REQUIRED WORK:
[A] Answer these questions using the piece on Pennsylvania canvassing:
(i) How many roads named for Donald Trump did the writer spot on the 2023 drive?
(ii) According to Yaver, what was the split of campaign signs in Whitehall?
(iii) Which band does the writer name while describing that drive?
[B] Revise the stretch of the listing from its start through the line containing "Gebiets für 1903/04", replacing "Adress-Buch" with "Adressbuch" and leaving everything else unchanged.

SELECTED EXTRACT:
------------------------

Emerick said the vibes, more than anything, were “encouraging,” even traveling the Pennsylvania backroads from east PA-10 near York to the west near Harrisburg. The Trump signs that once dominated on those backroads were far more scarce, Pennsylvania canvassers told me when asked about the vibes, however hard to define.
Talking with folks working for the Harris campaign reminded me of my drive from Maryland to Ohio in 2023. My phone’s GPS, for whatever reason, had me bail on the highways and take a bunch of tiny, small town backroads through rural Pennsylvania, where I spotted three roads named for Donald Trump. I tried to drown out the despair with some of my favorite 80s playlists pumping at full volume. It didn’t work. There’s only so much Talking Heads can do, I suppose.
Miranda Yaver, like Emerick, has canvassed Pennsylvania in the final weeks of the election and had positive vibes to report after training Harris volunteers “who have a lot of canvassing experience from prior cycles” along with “many volunteers who had never canvassed before or hadn’t in decades. So, lots of newly activated people.”
Campaign signs in the purple area outside Pittsburgh known as Whitehall were about 60/40 in favor of Harris, Yaver told me, adding she had “productive conversations” and witnessed “some real enthusiasm” for Harris in that swingy part of Pennsylvania. Yaver, like many canvassers I talked to for this piece, said the usual crush of Trump signs were nowhere to be seen compared to 2020 and especially 2016.
It's clear Trump has hit his electoral ceiling. He has no more room to grow, while Harris has plenty. If independent and undecided folks turn out in large numbers, she will win. That's helping me ward off the doomer within, that awful little voice saying Donald Trump – a uniquely horrible presidential candidate – is going to reclaim the White House for reasons no one really understands. I hope it helps you too.
The vibes are good, no matter what the polling tells you.

------------------------

MATERIAL FOR THIS EXERCISE:
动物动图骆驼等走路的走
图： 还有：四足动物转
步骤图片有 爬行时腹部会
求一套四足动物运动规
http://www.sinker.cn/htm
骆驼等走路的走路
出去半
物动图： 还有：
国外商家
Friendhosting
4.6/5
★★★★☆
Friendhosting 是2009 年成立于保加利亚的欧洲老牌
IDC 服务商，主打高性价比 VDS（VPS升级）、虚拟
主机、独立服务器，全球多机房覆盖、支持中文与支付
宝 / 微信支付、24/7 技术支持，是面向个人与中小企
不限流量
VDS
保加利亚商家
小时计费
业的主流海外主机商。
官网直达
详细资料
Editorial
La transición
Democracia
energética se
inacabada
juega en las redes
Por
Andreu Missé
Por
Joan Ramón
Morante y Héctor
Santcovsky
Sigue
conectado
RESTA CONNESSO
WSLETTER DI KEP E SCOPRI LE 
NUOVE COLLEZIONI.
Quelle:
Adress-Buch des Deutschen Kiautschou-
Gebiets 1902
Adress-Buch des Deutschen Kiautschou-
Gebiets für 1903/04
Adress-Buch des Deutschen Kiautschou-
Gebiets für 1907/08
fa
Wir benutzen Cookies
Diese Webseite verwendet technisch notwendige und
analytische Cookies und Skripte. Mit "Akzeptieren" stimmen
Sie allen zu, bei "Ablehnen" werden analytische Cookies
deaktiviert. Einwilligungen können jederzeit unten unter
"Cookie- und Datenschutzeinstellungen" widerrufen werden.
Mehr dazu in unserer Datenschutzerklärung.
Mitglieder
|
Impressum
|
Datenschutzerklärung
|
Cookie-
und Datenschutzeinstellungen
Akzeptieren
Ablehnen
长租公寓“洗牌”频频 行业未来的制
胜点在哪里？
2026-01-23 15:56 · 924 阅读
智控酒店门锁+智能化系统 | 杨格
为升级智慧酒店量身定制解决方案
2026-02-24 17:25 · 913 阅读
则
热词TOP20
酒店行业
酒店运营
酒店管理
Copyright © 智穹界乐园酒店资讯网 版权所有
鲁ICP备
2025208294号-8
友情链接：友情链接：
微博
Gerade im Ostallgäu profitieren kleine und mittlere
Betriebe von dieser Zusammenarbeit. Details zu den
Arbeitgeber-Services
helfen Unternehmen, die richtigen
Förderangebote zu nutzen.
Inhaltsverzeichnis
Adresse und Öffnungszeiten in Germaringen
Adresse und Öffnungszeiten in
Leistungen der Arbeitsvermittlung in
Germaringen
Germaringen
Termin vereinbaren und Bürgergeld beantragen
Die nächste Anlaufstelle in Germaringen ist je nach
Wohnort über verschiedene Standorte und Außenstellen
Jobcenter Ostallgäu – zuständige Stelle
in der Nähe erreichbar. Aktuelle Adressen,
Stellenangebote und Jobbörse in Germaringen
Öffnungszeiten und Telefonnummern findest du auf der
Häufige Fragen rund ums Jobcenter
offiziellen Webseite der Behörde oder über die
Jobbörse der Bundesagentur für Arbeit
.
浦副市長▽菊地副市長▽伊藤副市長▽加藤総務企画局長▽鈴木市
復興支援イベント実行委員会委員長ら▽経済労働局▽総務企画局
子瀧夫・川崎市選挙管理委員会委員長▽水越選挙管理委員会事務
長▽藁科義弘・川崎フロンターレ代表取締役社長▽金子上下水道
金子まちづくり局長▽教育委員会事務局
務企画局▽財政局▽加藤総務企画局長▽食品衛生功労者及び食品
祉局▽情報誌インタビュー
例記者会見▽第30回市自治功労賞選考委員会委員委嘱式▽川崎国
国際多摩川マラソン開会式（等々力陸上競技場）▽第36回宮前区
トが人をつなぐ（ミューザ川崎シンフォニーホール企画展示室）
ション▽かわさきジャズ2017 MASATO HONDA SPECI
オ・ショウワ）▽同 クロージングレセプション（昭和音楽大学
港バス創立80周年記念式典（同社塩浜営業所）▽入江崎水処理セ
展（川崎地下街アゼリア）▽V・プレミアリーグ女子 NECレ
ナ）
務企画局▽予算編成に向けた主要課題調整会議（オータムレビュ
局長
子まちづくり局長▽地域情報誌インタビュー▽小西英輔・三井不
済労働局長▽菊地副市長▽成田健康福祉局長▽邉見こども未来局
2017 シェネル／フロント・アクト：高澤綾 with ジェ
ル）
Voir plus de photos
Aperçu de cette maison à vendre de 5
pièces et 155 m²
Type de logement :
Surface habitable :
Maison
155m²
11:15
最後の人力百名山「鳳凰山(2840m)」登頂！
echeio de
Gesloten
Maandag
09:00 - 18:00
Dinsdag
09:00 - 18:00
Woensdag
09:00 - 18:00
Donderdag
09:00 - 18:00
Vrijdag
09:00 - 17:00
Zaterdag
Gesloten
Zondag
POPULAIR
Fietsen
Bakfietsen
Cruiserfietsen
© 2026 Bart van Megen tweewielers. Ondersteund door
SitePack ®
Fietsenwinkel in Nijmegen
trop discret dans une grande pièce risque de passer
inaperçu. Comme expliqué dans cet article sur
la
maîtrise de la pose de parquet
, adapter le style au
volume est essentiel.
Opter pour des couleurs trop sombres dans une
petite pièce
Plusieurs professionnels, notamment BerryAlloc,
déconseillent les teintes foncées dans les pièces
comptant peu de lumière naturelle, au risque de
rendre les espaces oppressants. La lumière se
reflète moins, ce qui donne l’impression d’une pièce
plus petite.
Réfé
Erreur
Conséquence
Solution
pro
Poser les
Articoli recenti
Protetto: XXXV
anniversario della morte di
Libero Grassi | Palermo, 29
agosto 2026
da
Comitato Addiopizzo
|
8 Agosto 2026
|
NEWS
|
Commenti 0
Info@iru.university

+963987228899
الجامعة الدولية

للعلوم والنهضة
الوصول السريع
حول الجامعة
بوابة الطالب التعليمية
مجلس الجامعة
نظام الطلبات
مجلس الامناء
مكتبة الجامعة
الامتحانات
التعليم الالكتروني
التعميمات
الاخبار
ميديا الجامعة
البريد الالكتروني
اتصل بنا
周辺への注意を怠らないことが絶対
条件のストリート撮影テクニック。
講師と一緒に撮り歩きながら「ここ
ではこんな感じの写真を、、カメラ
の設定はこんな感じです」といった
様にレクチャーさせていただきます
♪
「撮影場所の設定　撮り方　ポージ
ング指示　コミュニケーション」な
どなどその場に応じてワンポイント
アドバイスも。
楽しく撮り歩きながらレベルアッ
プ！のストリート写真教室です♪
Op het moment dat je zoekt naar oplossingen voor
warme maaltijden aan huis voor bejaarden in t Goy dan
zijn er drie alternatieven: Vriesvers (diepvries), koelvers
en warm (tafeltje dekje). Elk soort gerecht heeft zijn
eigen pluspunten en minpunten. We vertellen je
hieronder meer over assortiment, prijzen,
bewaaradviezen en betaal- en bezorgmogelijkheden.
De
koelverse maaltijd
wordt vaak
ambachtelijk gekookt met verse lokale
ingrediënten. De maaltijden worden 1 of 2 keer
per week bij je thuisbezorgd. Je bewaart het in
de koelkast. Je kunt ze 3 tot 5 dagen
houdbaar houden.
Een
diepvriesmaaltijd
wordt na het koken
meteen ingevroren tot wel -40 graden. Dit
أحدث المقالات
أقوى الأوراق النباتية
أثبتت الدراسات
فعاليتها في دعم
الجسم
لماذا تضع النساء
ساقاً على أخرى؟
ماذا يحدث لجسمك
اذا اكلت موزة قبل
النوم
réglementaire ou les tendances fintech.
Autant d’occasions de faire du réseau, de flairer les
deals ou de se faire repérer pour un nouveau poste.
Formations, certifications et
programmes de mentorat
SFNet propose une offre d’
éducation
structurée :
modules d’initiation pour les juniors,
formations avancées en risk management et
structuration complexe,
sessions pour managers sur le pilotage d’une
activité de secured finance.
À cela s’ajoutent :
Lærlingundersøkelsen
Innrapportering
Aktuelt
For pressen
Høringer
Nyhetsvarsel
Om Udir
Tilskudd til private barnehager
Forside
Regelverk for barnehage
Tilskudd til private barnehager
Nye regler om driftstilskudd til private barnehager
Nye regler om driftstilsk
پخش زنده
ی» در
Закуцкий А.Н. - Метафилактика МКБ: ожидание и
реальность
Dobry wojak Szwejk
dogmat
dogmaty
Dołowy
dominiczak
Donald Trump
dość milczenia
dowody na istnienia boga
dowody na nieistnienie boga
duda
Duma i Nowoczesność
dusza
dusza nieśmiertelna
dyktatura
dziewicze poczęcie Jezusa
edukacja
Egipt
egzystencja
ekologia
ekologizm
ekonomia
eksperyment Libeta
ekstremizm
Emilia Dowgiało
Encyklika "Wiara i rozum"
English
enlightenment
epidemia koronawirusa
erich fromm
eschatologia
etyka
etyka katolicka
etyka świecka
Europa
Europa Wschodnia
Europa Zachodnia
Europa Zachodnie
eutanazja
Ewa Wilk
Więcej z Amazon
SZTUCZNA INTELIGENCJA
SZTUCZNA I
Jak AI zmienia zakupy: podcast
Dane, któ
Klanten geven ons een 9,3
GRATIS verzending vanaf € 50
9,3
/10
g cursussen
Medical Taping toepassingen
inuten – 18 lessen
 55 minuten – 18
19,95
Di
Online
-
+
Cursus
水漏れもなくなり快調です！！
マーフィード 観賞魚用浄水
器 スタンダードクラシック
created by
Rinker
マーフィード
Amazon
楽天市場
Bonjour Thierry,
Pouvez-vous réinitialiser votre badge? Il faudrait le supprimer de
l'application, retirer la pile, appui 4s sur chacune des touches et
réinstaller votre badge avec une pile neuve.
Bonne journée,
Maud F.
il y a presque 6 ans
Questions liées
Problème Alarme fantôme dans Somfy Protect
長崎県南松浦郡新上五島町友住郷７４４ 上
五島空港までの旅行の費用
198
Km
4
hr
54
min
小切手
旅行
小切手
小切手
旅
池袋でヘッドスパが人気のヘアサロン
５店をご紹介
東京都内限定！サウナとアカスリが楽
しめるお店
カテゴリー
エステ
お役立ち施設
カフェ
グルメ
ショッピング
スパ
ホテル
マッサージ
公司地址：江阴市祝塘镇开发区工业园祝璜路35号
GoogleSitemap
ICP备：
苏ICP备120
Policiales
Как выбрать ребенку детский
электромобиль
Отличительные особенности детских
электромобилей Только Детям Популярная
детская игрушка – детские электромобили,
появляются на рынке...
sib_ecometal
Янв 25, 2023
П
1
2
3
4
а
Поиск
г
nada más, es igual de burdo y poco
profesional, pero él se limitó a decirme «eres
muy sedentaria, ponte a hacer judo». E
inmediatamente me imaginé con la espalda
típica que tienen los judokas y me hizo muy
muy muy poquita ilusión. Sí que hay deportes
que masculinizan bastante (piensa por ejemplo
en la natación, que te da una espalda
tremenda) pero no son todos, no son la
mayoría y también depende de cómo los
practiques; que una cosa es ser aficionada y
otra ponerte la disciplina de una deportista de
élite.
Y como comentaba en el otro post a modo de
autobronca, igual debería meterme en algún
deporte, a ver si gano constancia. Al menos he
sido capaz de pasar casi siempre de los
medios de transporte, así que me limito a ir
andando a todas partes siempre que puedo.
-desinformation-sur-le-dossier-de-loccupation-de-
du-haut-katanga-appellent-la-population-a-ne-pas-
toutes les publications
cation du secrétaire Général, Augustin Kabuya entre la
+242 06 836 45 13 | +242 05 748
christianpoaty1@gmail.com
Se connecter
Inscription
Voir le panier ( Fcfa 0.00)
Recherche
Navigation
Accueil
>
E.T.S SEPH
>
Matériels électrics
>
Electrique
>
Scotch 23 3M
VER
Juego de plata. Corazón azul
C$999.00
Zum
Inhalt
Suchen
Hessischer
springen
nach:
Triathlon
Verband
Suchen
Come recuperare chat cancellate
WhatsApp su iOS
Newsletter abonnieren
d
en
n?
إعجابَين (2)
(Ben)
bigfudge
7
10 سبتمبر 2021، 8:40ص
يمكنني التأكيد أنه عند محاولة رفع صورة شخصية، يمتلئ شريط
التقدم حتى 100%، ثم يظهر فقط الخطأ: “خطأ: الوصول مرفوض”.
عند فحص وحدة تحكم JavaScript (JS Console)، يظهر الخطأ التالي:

------------------------

TASK-BY-TASK SOLUTIONS:
[A]
(i) Three.
(ii) About 60/40 in favor of Harris.
(iii) Talking Heads.

[B]
动物动图骆驼等走路的走
图： 还有：四足动物转
步骤图片有 爬行时腹部会
求一套四足动物运动规
http://www.sinker.cn/htm
骆驼等走路的走路
出去半
物动图： 还有：
国外商家
Friendhosting
4.6/5
★★★★☆
Friendhosting 是2009 年成立于保加利亚的欧洲老牌
IDC 服务商，主打高性价比 VDS（VPS升级）、虚拟
主机、独立服务器，全球多机房覆盖、支持中文与支付
宝 / 微信支付、24/7 技术支持，是面向个人与中小企
不限流量
VDS
保加利亚商家
小时计费
业的主流海外主机商。
官网直达
详细资料
Editorial
La transición
Democracia
energética se
inacabada
juega en las redes
Por
Andreu Missé
Por
Joan Ramón
Morante y Héctor
Santcovsky
Sigue
conectado
RESTA CONNESSO
WSLETTER DI KEP E SCOPRI LE 
NUOVE COLLEZIONI.
Quelle:
Adressbuch des Deutschen Kiautschou-
Gebiets 1902
Adressbuch des Deutschen Kiautschou-
Gebiets für 1903/04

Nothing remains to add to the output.